1, I doubt you know enough about the relocation to make any informed judgment about it. I suspect President Roosevelt's knowledge of what is now called the "Niihau incident" only convinced him more firmly that it was foolhardy, when the U.S. was at war with Japan, to take for granted the loyalty of all persons of Japanese ancestry living within U.S. territory. Many of these people had dual citizenship, because under Japanese law a person born in Japan retained his Japanese citizenship even if he permanently emigrated to another nation. In wartime, it should be self-evident that the loyalty of anyone who is a citizen of both belligerents is uncertain.
What's more, five Japanese submarines were patrolling off our West Coast from the Canadian to the Mexican border during December, 1941. At Portland and at Santa Cruz, these subs attacked merchant ships and chased almost into the harbors.
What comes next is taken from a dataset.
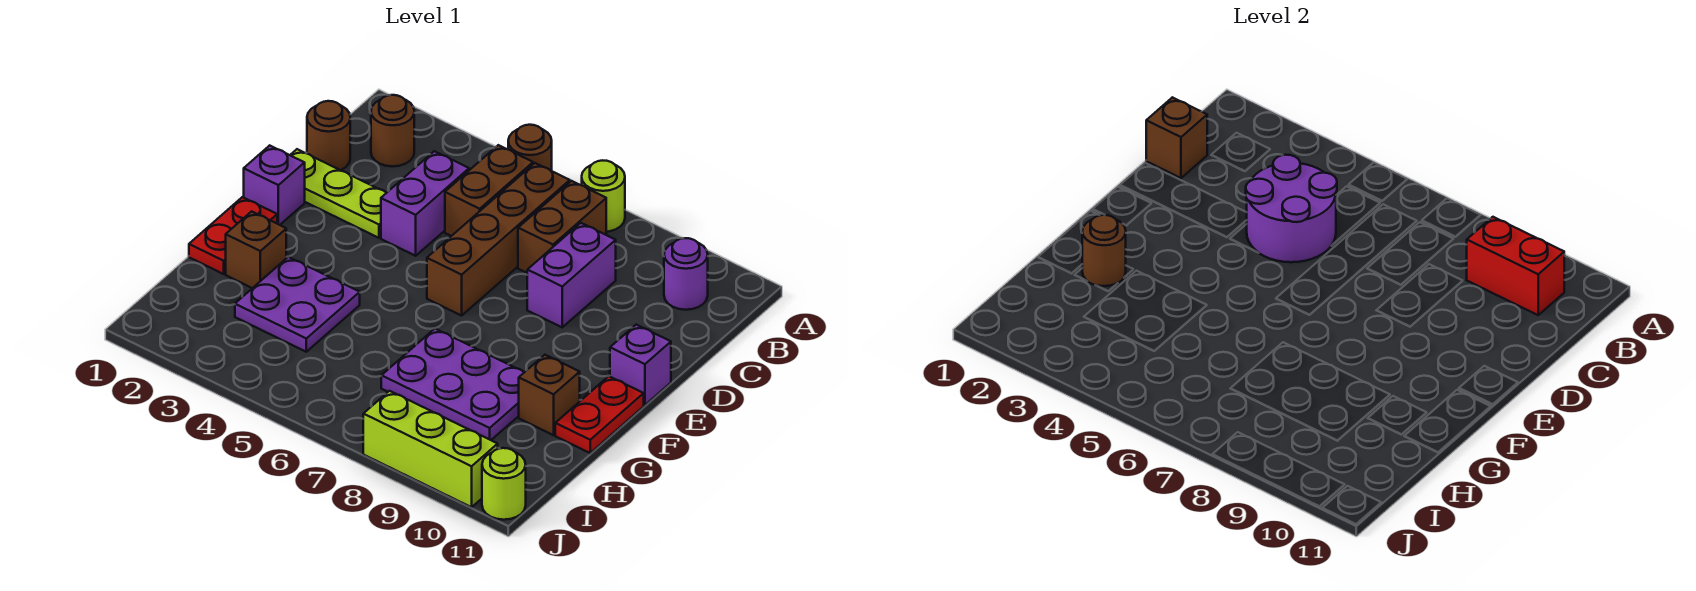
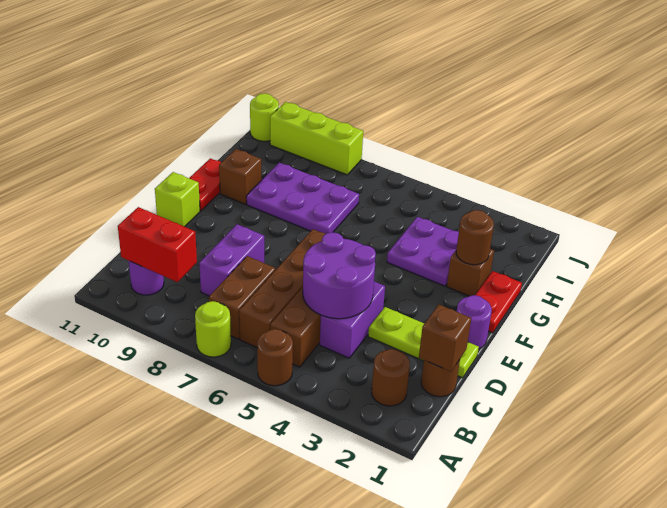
purple 1x1 brick [244,145,305,225] -> purple 1x1 round brick [457,295,492,349]
purple 1x1 brick [610,325,671,405] -> lime 1x1 brick [155,172,200,227]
Even a single spy relaying information about ship movements might have gotten a ship sunk, and if it had been carrying troops, that could well have cost the lives of many hundreds of Americans. And we now know a number of persons of Japanese ancestry living on Vancouver Island and on Terminal Island, near L.A., were agents for Japan.
Shame on all those people who choose to enjoy the benefits of living in this country while spreading slanders against it and playing the apologist for its enemies. Anyone who does that is a disloyal coward. 2. The false claim that the U.S. authorized the torture of Islamic jihadist war criminals is a staple of leftist anti-American propaganda. 3. Leftists and jihadists are natural allies--the both loathe America and western civilization.
4. Senator Joe McCarthy of Wisconsin is a personal hero of mine. He was a very brave patriot who was attacked and finally ruined by Democratic politicians who were damned liars. These unscrupulous (and in some cases, e.g. Dean Acheson, probably disloyal) men were determined to cover up the massive infiltration of federal government agencies by people working for Stalin's USSR against the United States. which had occurred during the Roosevelt and Truman administrations. The documents that have come to light since McCarthy's time run into the millions of pages, and even the small fraction which has so far been studied--largely in the form of the decrypts of the Venona cables and hundreds of thousands of pages of FBI files--proves that McCarthy, whatever mistakes he made, was far more sinned against than sinning. He was right about almost every person he suspected of disloyalty, and in several cases these people were even worse than he or anyone else knew at the time.